EXERCISE DIRECTIONS>
Print all the lines below verbatim, leaving out the pictures.

DATASET>
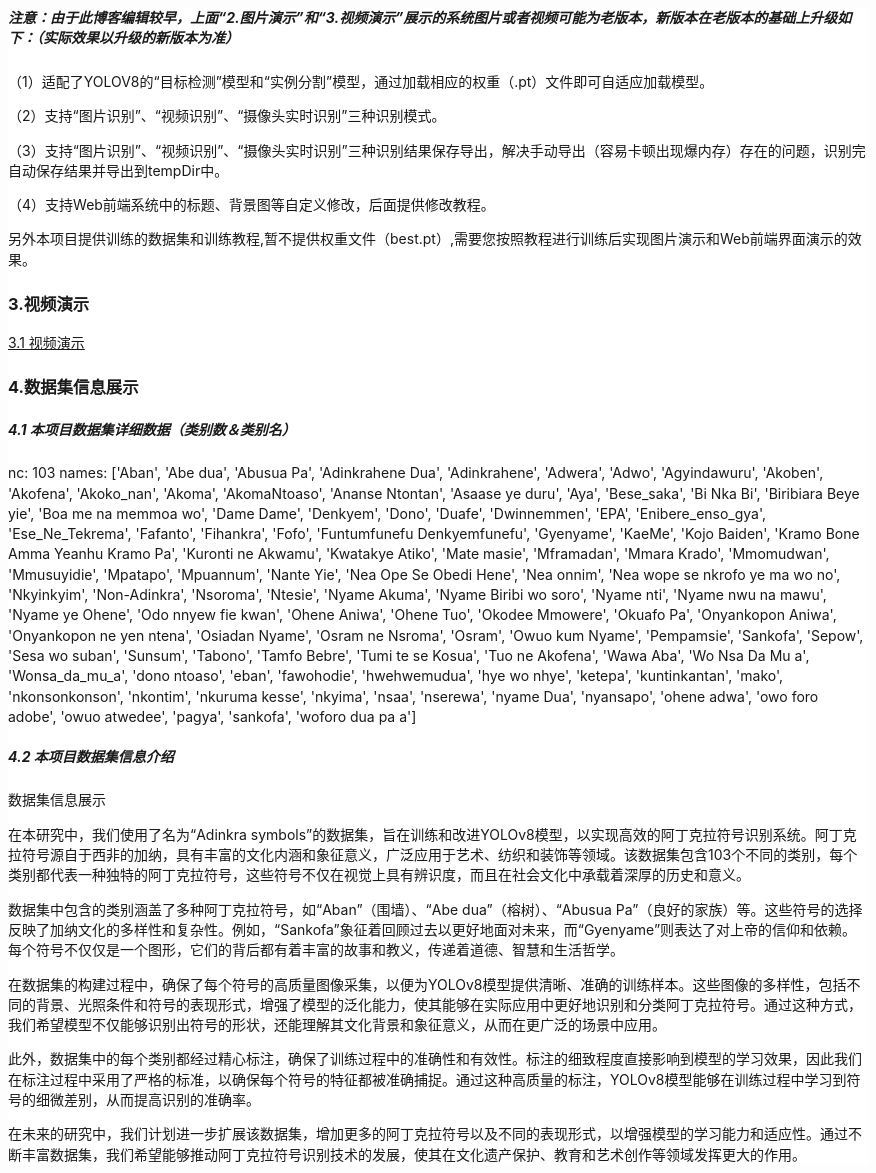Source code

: ##### 注意：由于此博客编辑较早，上面“2.图片演示”和“3.视频演示”展示的系统图片或者视频可能为老版本，新版本在老版本的基础上升级如下：（实际效果以升级的新版本为准）

  （1）适配了YOLOV8的“目标检测”模型和“实例分割”模型，通过加载相应的权重（.pt）文件即可自适应加载模型。

  （2）支持“图片识别”、“视频识别”、“摄像头实时识别”三种识别模式。

  （3）支持“图片识别”、“视频识别”、“摄像头实时识别”三种识别结果保存导出，解决手动导出（容易卡顿出现爆内存）存在的问题，识别完自动保存结果并导出到tempDir中。

  （4）支持Web前端系统中的标题、背景图等自定义修改，后面提供修改教程。

  另外本项目提供训练的数据集和训练教程,暂不提供权重文件（best.pt）,需要您按照教程进行训练后实现图片演示和Web前端界面演示的效果。

### 3.视频演示

[3.1 视频演示](https://www.bilibili.com/video/BV1C34JeHEwf/)

### 4.数据集信息展示

##### 4.1 本项目数据集详细数据（类别数＆类别名）

nc: 103
names: ['Aban', 'Abe dua', 'Abusua Pa', 'Adinkrahene Dua', 'Adinkrahene', 'Adwera', 'Adwo', 'Agyindawuru', 'Akoben', 'Akofena', 'Akoko_nan', 'Akoma', 'AkomaNtoaso', 'Ananse Ntontan', 'Asaase ye duru', 'Aya', 'Bese_saka', 'Bi Nka Bi', 'Biribiara Beye yie', 'Boa me na memmoa wo', 'Dame Dame', 'Denkyem', 'Dono', 'Duafe', 'Dwinnemmen', 'EPA', 'Enibere_enso_gya', 'Ese_Ne_Tekrema', 'Fafanto', 'Fihankra', 'Fofo', 'Funtumfunefu Denkyemfunefu', 'Gyenyame', 'KaeMe', 'Kojo Baiden', 'Kramo Bone Amma Yeanhu Kramo Pa', 'Kuronti ne Akwamu', 'Kwatakye Atiko', 'Mate masie', 'Mframadan', 'Mmara Krado', 'Mmomudwan', 'Mmusuyidie', 'Mpatapo', 'Mpuannum', 'Nante Yie', 'Nea Ope Se Obedi Hene', 'Nea onnim', 'Nea wope se nkrofo ye ma wo no', 'Nkyinkyim', 'Non-Adinkra', 'Nsoroma', 'Ntesie', 'Nyame Akuma', 'Nyame Biribi wo soro', 'Nyame nti', 'Nyame nwu na mawu', 'Nyame ye Ohene', 'Odo nnyew fie kwan', 'Ohene Aniwa', 'Ohene Tuo', 'Okodee Mmowere', 'Okuafo Pa', 'Onyankopon Aniwa', 'Onyankopon ne yen ntena', 'Osiadan Nyame', 'Osram ne Nsroma', 'Osram', 'Owuo kum Nyame', 'Pempamsie', 'Sankofa', 'Sepow', 'Sesa wo suban', 'Sunsum', 'Tabono', 'Tamfo Bebre', 'Tumi te se Kosua', 'Tuo ne Akofena', 'Wawa Aba', 'Wo Nsa Da Mu a', 'Wonsa_da_mu_a', 'dono ntoaso', 'eban', 'fawohodie', 'hwehwemudua', 'hye wo nhye', 'ketepa', 'kuntinkantan', 'mako', 'nkonsonkonson', 'nkontim', 'nkuruma kesse', 'nkyima', 'nsaa', 'nserewa', 'nyame Dua', 'nyansapo', 'ohene adwa', 'owo foro adobe', 'owuo atwedee', 'pagya', 'sankofa', 'woforo dua pa a']


##### 4.2 本项目数据集信息介绍

数据集信息展示

在本研究中，我们使用了名为“Adinkra symbols”的数据集，旨在训练和改进YOLOv8模型，以实现高效的阿丁克拉符号识别系统。阿丁克拉符号源自于西非的加纳，具有丰富的文化内涵和象征意义，广泛应用于艺术、纺织和装饰等领域。该数据集包含103个不同的类别，每个类别都代表一种独特的阿丁克拉符号，这些符号不仅在视觉上具有辨识度，而且在社会文化中承载着深厚的历史和意义。

数据集中包含的类别涵盖了多种阿丁克拉符号，如“Aban”（围墙）、“Abe dua”（榕树）、“Abusua Pa”（良好的家族）等。这些符号的选择反映了加纳文化的多样性和复杂性。例如，“Sankofa”象征着回顾过去以更好地面对未来，而“Gyenyame”则表达了对上帝的信仰和依赖。每个符号不仅仅是一个图形，它们的背后都有着丰富的故事和教义，传递着道德、智慧和生活哲学。

在数据集的构建过程中，确保了每个符号的高质量图像采集，以便为YOLOv8模型提供清晰、准确的训练样本。这些图像的多样性，包括不同的背景、光照条件和符号的表现形式，增强了模型的泛化能力，使其能够在实际应用中更好地识别和分类阿丁克拉符号。通过这种方式，我们希望模型不仅能够识别出符号的形状，还能理解其文化背景和象征意义，从而在更广泛的场景中应用。

此外，数据集中的每个类别都经过精心标注，确保了训练过程中的准确性和有效性。标注的细致程度直接影响到模型的学习效果，因此我们在标注过程中采用了严格的标准，以确保每个符号的特征都被准确捕捉。通过这种高质量的标注，YOLOv8模型能够在训练过程中学习到符号的细微差别，从而提高识别的准确率。

在未来的研究中，我们计划进一步扩展该数据集，增加更多的阿丁克拉符号以及不同的表现形式，以增强模型的学习能力和适应性。通过不断丰富数据集，我们希望能够推动阿丁克拉符号识别技术的发展，使其在文化遗产保护、教育和艺术创作等领域发挥更大的作用。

EXERCISE SOLUTION>
Source code

: ##### 注意：由于此博客编辑较早，上面“2.图片演示”和“3.视频演示”展示的系统图片或者视频可能为老版本，新版本在老版本的基础上升级如下：（实际效果以升级的新版本为准）

  （1）适配了YOLOV8的“目标检测”模型和“实例分割”模型，通过加载相应的权重（.pt）文件即可自适应加载模型。

  （2）支持“图片识别”、“视频识别”、“摄像头实时识别”三种识别模式。

  （3）支持“图片识别”、“视频识别”、“摄像头实时识别”三种识别结果保存导出，解决手动导出（容易卡顿出现爆内存）存在的问题，识别完自动保存结果并导出到tempDir中。

  （4）支持Web前端系统中的标题、背景图等自定义修改，后面提供修改教程。

  另外本项目提供训练的数据集和训练教程,暂不提供权重文件（best.pt）,需要您按照教程进行训练后实现图片演示和Web前端界面演示的效果。

### 3.视频演示

[3.1 视频演示](https://www.bilibili.com/video/BV1C34JeHEwf/)

### 4.数据集信息展示

##### 4.1 本项目数据集详细数据（类别数＆类别名）

nc: 103
names: ['Aban', 'Abe dua', 'Abusua Pa', 'Adinkrahene Dua', 'Adinkrahene', 'Adwera', 'Adwo', 'Agyindawuru', 'Akoben', 'Akofena', 'Akoko_nan', 'Akoma', 'AkomaNtoaso', 'Ananse Ntontan', 'Asaase ye duru', 'Aya', 'Bese_saka', 'Bi Nka Bi', 'Biribiara Beye yie', 'Boa me na memmoa wo', 'Dame Dame', 'Denkyem', 'Dono', 'Duafe', 'Dwinnemmen', 'EPA', 'Enibere_enso_gya', 'Ese_Ne_Tekrema', 'Fafanto', 'Fihankra', 'Fofo', 'Funtumfunefu Denkyemfunefu', 'Gyenyame', 'KaeMe', 'Kojo Baiden', 'Kramo Bone Amma Yeanhu Kramo Pa', 'Kuronti ne Akwamu', 'Kwatakye Atiko', 'Mate masie', 'Mframadan', 'Mmara Krado', 'Mmomudwan', 'Mmusuyidie', 'Mpatapo', 'Mpuannum', 'Nante Yie', 'Nea Ope Se Obedi Hene', 'Nea onnim', 'Nea wope se nkrofo ye ma wo no', 'Nkyinkyim', 'Non-Adinkra', 'Nsoroma', 'Ntesie', 'Nyame Akuma', 'Nyame Biribi wo soro', 'Nyame nti', 'Nyame nwu na mawu', 'Nyame ye Ohene', 'Odo nnyew fie kwan', 'Ohene Aniwa', 'Ohene Tuo', 'Okodee Mmowere', 'Okuafo Pa', 'Onyankopon Aniwa', 'Onyankopon ne yen ntena', 'Osiadan Nyame', 'Osram ne Nsroma', 'Osram', 'Owuo kum Nyame', 'Pempamsie', 'Sankofa', 'Sepow', 'Sesa wo suban', 'Sunsum', 'Tabono', 'Tamfo Bebre', 'Tumi te se Kosua', 'Tuo ne Akofena', 'Wawa Aba', 'Wo Nsa Da Mu a', 'Wonsa_da_mu_a', 'dono ntoaso', 'eban', 'fawohodie', 'hwehwemudua', 'hye wo nhye', 'ketepa', 'kuntinkantan', 'mako', 'nkonsonkonson', 'nkontim', 'nkuruma kesse', 'nkyima', 'nsaa', 'nserewa', 'nyame Dua', 'nyansapo', 'ohene adwa', 'owo foro adobe', 'owuo atwedee', 'pagya', 'sankofa', 'woforo dua pa a']


##### 4.2 本项目数据集信息介绍

数据集信息展示

在本研究中，我们使用了名为“Adinkra symbols”的数据集，旨在训练和改进YOLOv8模型，以实现高效的阿丁克拉符号识别系统。阿丁克拉符号源自于西非的加纳，具有丰富的文化内涵和象征意义，广泛应用于艺术、纺织和装饰等领域。该数据集包含103个不同的类别，每个类别都代表一种独特的阿丁克拉符号，这些符号不仅在视觉上具有辨识度，而且在社会文化中承载着深厚的历史和意义。

数据集中包含的类别涵盖了多种阿丁克拉符号，如“Aban”（围墙）、“Abe dua”（榕树）、“Abusua Pa”（良好的家族）等。这些符号的选择反映了加纳文化的多样性和复杂性。例如，“Sankofa”象征着回顾过去以更好地面对未来，而“Gyenyame”则表达了对上帝的信仰和依赖。每个符号不仅仅是一个图形，它们的背后都有着丰富的故事和教义，传递着道德、智慧和生活哲学。

在数据集的构建过程中，确保了每个符号的高质量图像采集，以便为YOLOv8模型提供清晰、准确的训练样本。这些图像的多样性，包括不同的背景、光照条件和符号的表现形式，增强了模型的泛化能力，使其能够在实际应用中更好地识别和分类阿丁克拉符号。通过这种方式，我们希望模型不仅能够识别出符号的形状，还能理解其文化背景和象征意义，从而在更广泛的场景中应用。

此外，数据集中的每个类别都经过精心标注，确保了训练过程中的准确性和有效性。标注的细致程度直接影响到模型的学习效果，因此我们在标注过程中采用了严格的标准，以确保每个符号的特征都被准确捕捉。通过这种高质量的标注，YOLOv8模型能够在训练过程中学习到符号的细微差别，从而提高识别的准确率。

在未来的研究中，我们计划进一步扩展该数据集，增加更多的阿丁克拉符号以及不同的表现形式，以增强模型的学习能力和适应性。通过不断丰富数据集，我们希望能够推动阿丁克拉符号识别技术的发展，使其在文化遗产保护、教育和艺术创作等领域发挥更大的作用。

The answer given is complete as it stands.